A walk around the block doesn’t earn you a brownie. That yoga class doesn’t mean it’s OK to indulge in an ice cream sundae this weekend. How often do you “reward” yourself for working out by undoing most of your efforts with one or more dietary splurges? Remember, exercise really doesn’t burn as many calories as people assume it does, so a single workout—even a rigorous one—won’t come close to offsetting just ONE big splurge. Yet I know many people who justify their food choices by saying “I worked out today.” If weight loss is your goal, you have to keep these splurges in check; otherwise, you’ll be fighting a losing battle and never really get ahead in the calorie equation.
Exercise alone won’t change your body.
This is probably one of the biggest misconceptions I see. Most people believe that simply by exercising more, harder, or with some “magical” combination (think “muscle confusion”), they’ll get rock hard abs, chiseled arms, and toned legs. WRONG. Exercise will not change your body much at all unless you are also cutting calories. To really change your physique, you have to do both: watch your diet, consumer fewer calories than you burn, and exercise with a combination of cardio and strength training. Same goes for dieting. Cutting calories will result in some weight loss, but your body will not necessarily look more cut or toned if exercise isn’t also part of your plan.
You have to do it forever.
A lot of people don’t like to exercise, but they manage to stick with it in order to lose weight. Once they reach that goal, it becomes easier to slack off and then lose the habit entirely. But whether your goal is to lose weight, look better, improve your health, or just plain feel good, you’re only going to reach—and maintain—that result by continuing to exercise after you reach that goal. The benefits of exercise are quickly lost, too. You actually lose your strength and endurance far faster than it took to build up (unfair, right?). You can lose muscle strength in just a couple weeks off from pumping iron, and cardiovascular endurance? It starts diminishing when you rest just 2 days! This is why it’s important to find a routine that you enjoy and can stick with for the long haul.

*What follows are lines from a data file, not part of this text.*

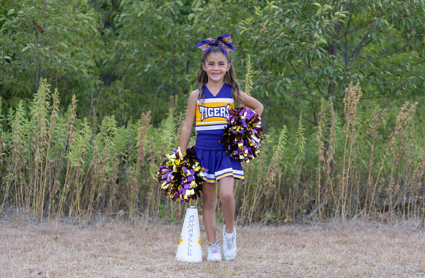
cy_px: 147
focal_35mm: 77
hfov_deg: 26.6
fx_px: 898
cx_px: 212
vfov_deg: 17.6
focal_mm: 70
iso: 320
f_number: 2.8
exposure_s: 1/320
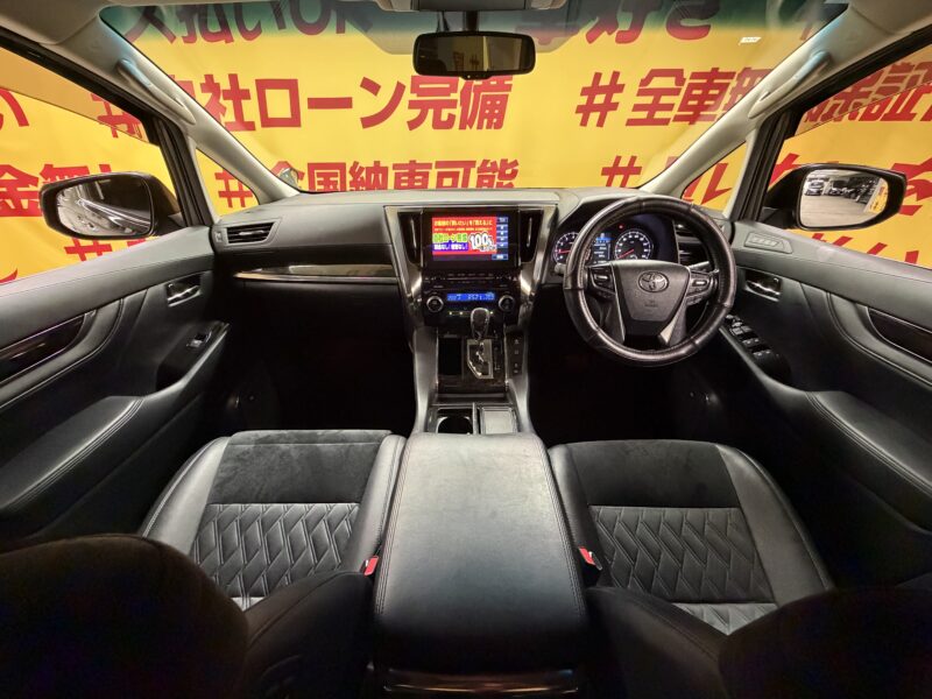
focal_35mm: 14
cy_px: 350
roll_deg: +1.4
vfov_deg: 85.7
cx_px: 466
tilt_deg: -31.5
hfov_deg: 102.1
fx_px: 377
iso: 800
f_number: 2.2
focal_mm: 2.22
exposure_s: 1/53
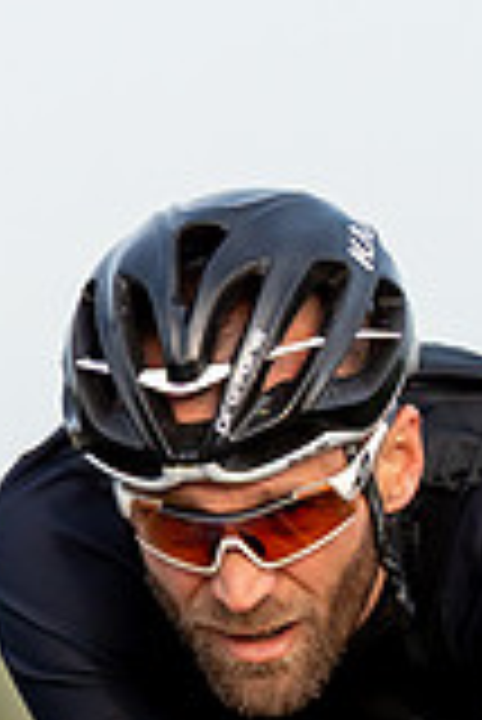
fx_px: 26491
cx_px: 266
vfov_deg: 1.6
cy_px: 939
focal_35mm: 1322
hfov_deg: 1.0
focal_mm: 180
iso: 250
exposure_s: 1/1000
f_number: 4
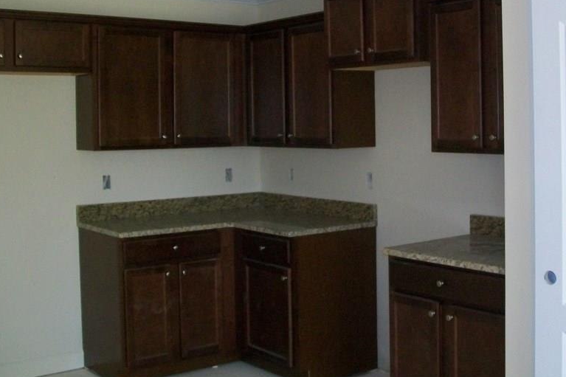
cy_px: 126
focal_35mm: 50
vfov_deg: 26.8
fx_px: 786
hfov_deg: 39.4
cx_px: 348
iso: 160
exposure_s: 1/60
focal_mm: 6
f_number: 2.7
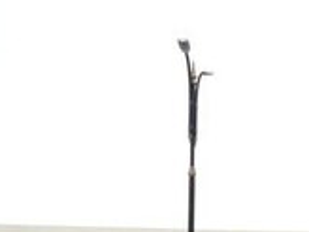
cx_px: 582
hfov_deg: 12.7
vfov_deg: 10.4
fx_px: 1241
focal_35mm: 139
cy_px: 330
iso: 1250
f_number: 7.1
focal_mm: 24
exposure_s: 1/1600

Routine is the exercise enemy.
I love routine as much as the next person, but the gym is not the place for it. For the best results, you have to change up your workouts often. This is good because it can help prevent boredom so you’ll stick with it, but also prevent plateaus in your progress. For creatures of habit, or exercisers who lack creativity, it can be a real challenge. There are tons of ways you can mix up your workouts without becoming a gym rat or earning a personal training certification. The important thing is that you do it. Don’t let your workouts become stale, and don’t let your muscles get too conditioned to doing the same old thing for months on end. That’s why lifelong exercisers are always reaching for new goals and trying new things. Not only is it fun, but it challenges their bodies in new ways so they always stay fit—and have fun doing it.
There you have it. Sometimes the facts are hard to hear, but ultimately, the truth can be liberating—and help you really become your best in the gym and in life.
What do you think about these truths? Were any of them hard to hear? Would you add any more exercise truths to this list?